Le resvératrol est une molécule présente en grande quantité dans le vin rouge. Sur Mars, elle pourrait peut-être aider les astronautes à préserver leurs muscles, endommagés par cet environnement hostile.

Une molécule présente dans le vin rouge pourrait aider les explorateurs de Mars à rester en bonne condition physique. Des scientifiques l’assurent dans une étude publiée le 18 juillet 2019 au sein de la revue Frontiers in Physiology. Le resvératrol, cette molécule organique, est présente en grande quantité dans le raison et dans le jus qui en est extrait.

Les auteurs se demandent si « une dose quotidienne modérée de resvératrol (150 milligrammes par jour) aiderait à atténuer le déconditionnement musculaire dans une gravité analogue à celle de Mars ». Le déconditionnement musculaire est à la fois une perte de masse et de force musculaire. Comme l’explique l’Inra, ce phénomène peut être lié à un manque d’activité ou à un environnement en micropesanteur. Ce déconditionnement peut réduire l’espérance de vie. Si l’humain pose un jour le pied sur Mars, il est capital d’anticiper les problèmes que son organisme pourrait subir pendant un séjour qui sera forcément long (rien que pour aller sur Mars, il faut au minimum 6 mois).

Le resvératrol est présent dans le vin rouge. // Source : Pixabay (photo recadrée)

Préserver les muscles pour assurer la mission

Prévenir le déconditionnement musculaire des futurs explorateurs martiens est important, ne serait-ce que pour qu’ils et elles puissent continuer à effectuer les tâches de leur mission. Dans l’espace, le corps n’est plus soumis à la même gravité que sur Terre : c’est déjà le cas pour les astronautes en mission à bord de la Station spatiale internationale (ISS). « Après seulement 3 semaines dans l’espace, le muscle soléaire humain [ndlr : un muscle situé à l’arrière de la jambe] diminue d’un tiers », explique Marie Mortreux, doctorante à la Harvard Medical School et co-autrice de l’étude, dans un communiqué. Les astronautes qui iront visiter Mars y seront peut-être encore plus sujets, car ils n’auront pas accès à des machines que celles pour faire de l’exercice physique dans l’ISS.
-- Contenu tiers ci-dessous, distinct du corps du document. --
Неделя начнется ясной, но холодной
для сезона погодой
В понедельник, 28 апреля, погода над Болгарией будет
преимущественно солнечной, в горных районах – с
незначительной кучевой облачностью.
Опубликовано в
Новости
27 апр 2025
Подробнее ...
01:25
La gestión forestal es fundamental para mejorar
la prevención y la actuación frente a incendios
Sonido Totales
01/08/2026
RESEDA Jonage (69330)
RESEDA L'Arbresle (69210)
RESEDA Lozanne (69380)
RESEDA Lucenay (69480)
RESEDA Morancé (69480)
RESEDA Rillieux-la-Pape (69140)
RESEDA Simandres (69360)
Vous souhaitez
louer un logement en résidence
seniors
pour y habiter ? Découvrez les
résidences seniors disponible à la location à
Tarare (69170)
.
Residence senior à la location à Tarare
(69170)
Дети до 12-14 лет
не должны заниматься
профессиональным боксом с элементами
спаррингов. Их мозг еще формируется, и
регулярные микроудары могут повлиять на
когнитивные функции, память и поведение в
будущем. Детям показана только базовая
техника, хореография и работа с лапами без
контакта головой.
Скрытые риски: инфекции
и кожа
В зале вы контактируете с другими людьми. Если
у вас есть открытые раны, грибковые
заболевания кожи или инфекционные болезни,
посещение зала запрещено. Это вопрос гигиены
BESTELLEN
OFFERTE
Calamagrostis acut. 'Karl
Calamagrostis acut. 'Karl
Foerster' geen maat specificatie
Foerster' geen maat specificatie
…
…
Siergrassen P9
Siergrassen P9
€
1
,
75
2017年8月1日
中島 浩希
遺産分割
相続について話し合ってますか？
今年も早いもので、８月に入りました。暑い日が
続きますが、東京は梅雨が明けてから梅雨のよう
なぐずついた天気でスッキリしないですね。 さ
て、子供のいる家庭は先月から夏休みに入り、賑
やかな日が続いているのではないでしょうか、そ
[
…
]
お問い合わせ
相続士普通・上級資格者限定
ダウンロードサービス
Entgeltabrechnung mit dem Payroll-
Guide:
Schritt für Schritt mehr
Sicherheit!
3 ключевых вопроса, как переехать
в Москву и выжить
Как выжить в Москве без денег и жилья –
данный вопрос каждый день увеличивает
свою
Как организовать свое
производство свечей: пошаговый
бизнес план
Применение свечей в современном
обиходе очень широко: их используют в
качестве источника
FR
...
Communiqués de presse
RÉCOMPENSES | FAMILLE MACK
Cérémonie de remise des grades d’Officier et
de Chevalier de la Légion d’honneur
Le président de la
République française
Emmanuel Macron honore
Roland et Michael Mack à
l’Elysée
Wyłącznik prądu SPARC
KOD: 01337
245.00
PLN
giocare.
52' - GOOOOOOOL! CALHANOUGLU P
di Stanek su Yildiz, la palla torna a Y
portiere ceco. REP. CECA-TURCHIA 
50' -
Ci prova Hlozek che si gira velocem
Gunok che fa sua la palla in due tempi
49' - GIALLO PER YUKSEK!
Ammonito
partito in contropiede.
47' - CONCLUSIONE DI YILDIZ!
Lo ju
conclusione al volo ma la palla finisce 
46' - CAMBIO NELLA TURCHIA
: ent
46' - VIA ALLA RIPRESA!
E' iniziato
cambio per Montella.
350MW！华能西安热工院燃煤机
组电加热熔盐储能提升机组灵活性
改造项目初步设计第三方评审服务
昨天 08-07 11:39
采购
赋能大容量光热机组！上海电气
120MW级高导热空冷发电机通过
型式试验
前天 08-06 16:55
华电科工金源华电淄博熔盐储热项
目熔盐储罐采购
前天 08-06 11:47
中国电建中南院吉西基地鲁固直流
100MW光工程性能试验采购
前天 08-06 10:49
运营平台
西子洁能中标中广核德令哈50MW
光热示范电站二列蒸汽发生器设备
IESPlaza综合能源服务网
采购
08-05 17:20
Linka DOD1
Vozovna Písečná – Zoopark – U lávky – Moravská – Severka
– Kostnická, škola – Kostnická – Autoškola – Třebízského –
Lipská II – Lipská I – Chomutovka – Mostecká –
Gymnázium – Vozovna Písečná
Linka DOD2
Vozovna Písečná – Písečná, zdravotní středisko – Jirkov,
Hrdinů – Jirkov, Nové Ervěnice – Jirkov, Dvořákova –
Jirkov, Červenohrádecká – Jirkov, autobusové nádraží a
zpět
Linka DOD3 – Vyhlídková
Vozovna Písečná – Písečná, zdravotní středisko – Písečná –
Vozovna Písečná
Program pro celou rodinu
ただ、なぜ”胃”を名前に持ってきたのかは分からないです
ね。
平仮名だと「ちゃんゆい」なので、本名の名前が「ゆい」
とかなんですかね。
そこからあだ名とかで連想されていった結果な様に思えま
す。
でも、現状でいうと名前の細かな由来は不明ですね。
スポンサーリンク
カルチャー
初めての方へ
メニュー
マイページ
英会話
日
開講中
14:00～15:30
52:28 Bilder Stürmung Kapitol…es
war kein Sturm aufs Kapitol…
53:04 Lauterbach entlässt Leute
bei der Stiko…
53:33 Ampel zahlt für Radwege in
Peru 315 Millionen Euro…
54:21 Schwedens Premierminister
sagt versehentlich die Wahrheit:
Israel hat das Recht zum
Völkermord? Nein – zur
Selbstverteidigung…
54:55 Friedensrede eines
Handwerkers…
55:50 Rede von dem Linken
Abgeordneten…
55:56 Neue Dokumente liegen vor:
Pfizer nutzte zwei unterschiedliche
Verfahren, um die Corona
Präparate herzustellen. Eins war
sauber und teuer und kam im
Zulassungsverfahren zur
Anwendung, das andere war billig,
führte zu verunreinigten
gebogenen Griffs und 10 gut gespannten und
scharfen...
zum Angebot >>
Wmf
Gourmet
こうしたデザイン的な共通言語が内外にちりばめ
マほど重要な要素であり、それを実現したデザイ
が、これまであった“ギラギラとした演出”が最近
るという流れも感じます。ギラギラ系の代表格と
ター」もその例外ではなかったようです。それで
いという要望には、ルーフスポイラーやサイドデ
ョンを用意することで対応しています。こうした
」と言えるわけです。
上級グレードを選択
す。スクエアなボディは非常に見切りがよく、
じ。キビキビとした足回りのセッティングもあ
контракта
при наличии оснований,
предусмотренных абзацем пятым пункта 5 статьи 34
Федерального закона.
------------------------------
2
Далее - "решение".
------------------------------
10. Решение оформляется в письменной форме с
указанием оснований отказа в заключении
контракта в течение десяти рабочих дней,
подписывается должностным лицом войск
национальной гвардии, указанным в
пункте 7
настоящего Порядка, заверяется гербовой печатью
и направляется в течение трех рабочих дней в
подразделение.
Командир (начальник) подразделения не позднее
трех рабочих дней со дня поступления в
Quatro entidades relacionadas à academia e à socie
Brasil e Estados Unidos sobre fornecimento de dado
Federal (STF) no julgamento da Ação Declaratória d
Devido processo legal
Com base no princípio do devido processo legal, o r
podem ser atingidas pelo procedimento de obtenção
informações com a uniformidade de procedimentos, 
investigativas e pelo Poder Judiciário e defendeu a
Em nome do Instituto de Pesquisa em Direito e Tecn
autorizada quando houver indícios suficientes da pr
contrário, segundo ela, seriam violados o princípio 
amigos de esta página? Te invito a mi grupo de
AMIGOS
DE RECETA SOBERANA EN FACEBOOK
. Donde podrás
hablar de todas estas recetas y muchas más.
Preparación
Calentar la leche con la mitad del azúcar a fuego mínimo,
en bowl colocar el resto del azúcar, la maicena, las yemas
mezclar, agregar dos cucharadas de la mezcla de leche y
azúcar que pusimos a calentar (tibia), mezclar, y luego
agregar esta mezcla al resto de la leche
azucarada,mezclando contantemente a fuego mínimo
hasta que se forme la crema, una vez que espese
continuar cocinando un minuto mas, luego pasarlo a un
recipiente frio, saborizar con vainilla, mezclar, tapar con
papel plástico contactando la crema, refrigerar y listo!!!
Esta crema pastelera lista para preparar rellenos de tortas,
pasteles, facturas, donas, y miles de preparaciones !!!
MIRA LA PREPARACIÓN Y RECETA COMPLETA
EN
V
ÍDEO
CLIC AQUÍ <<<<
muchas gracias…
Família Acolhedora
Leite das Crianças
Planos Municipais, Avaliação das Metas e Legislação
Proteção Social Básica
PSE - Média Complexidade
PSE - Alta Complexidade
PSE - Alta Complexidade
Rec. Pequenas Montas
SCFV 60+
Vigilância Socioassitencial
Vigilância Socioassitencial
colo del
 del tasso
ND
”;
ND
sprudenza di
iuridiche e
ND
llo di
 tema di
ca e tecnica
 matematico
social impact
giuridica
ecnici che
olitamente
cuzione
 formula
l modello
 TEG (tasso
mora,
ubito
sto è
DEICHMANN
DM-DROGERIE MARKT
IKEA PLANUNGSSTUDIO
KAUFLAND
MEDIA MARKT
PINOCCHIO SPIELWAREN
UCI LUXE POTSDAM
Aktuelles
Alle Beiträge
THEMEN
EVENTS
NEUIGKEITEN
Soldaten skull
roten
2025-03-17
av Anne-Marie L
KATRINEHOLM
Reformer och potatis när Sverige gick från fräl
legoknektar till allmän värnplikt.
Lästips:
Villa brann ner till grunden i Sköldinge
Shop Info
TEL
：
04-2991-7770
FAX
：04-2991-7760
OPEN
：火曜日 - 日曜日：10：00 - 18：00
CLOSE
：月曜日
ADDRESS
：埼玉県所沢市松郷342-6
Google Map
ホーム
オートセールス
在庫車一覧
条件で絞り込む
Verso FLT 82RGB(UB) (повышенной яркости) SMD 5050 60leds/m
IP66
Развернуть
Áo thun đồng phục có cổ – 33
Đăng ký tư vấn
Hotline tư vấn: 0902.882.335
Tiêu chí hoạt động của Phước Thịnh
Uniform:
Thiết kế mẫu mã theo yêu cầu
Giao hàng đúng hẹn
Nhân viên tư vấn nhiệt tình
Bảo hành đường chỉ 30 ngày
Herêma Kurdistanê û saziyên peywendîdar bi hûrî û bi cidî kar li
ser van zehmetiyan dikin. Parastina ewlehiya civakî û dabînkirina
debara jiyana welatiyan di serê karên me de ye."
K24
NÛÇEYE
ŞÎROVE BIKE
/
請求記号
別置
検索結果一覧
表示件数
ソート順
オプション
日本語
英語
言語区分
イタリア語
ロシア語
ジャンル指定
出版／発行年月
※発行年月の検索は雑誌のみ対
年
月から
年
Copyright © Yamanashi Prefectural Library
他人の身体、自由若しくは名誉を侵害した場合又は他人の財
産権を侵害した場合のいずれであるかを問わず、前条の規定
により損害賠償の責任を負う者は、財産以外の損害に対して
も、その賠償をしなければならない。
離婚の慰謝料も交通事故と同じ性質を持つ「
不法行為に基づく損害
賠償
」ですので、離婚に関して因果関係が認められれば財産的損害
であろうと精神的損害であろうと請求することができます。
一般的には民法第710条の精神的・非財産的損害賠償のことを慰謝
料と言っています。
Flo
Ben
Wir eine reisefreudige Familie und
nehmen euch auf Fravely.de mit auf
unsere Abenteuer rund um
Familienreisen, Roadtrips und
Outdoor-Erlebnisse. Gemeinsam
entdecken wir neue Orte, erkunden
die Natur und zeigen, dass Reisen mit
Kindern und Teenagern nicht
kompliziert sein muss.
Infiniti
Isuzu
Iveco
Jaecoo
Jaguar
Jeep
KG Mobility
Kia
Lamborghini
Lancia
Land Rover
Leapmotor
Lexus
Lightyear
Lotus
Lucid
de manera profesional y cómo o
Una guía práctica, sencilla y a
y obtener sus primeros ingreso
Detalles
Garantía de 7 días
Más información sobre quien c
Pour les auteurs, c’est dans le régime alimentaire que pourrait résider la solution : le resvératrol, qui possède des propriétés anti-inflammatoires et anticancéreuses, pourrait faire partie du repas des astronautes (ou en tout cas être avalé par eux). L’un de ses effets serait d’améliorer la sensibilité à l’insuline (une hormone sécrétée par le pancréas, dont l’insuffisance peut provoquer le diabète), notent les auteurs. « C’est pertinent pour les astronautes, qui ont tendance à développer une sensibilité réduite à l’insuline pendant un vol spatial », poursuit Marie Mortreux.

La molécule de resvératrol. // Source : Wikimedia/CC/Fvasconcellos, modifications par Numerama

Une étude modeste sur 24 rats

Pour parvenir à cette conclusion, les chercheurs ont mené des expériences sur 24 rats mâles, exposés à une gravité comparable à celle existant sur Mars. 12 d’entre eux ont reçu quotidiennement du resvératrol. L’expérience a duré 14 jours. À la fin, les rats qui avaient reçu les molécules avaient conservé leur masse musculaire (y compris au niveau du  muscle soléaire). Les chercheurs ont constaté que la prise de resvératol n’avait pas changé la consommation alimentaire des animaux.

Ces résultats sont intéressants. Cependant, l’étude ne s’intéresse qu’à un petit nombre de rats mâles : il faudrait aussi vérifier que ses conclusions sont valables sur des rats femelles, et sur un plus large panel. Il reste à prouver en quelle quantité devra être ingéré le resvératrol par des humains. Il faudrait aussi vérifier que la substance ne risque pas d’interagir de façon dangereuse avec d’autres médicaments que devront prendre les astronautes. Il reste encore du travail aux scientifiques pour prouver qu’emporter quelques bouteilles de vin rouge, ou du moins du resvératol, à bord d’une mission vers Mars serait justifié.